(Job item) Your answer must be an exact copy of the records, minus any pictures.

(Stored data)

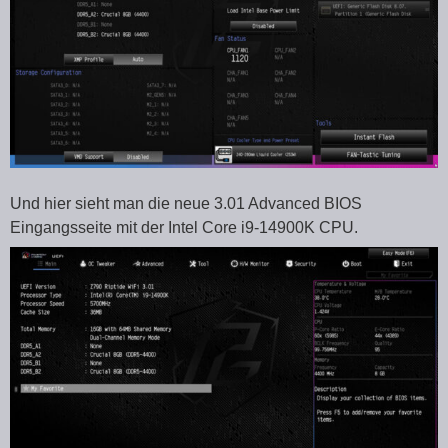
Und hier sieht man die neue 3.01 Advanced BIOS
Eingangsseite mit der Intel Core i9-14900K CPU.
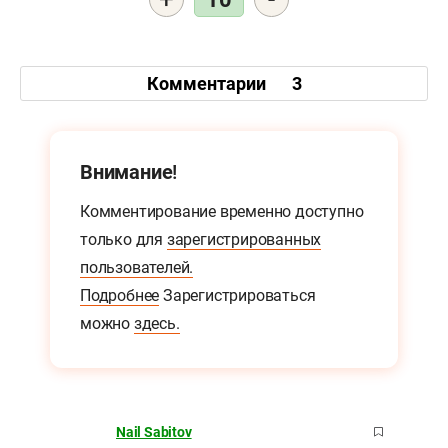
Комментарии
3
Внимание!
Комментирование временно доступно
только для
зарегистрированных
пользователей.
Подробнее
Зарегистрироваться
можно
здесь.
Nail Sabitov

(Result of the task)
Und hier sieht man die neue 3.01 Advanced BIOS
Eingangsseite mit der Intel Core i9-14900K CPU.
Комментарии
3
Внимание!
Комментирование временно доступно
только для
зарегистрированных
пользователей.
Подробнее
Зарегистрироваться
можно
здесь.
Nail Sabitov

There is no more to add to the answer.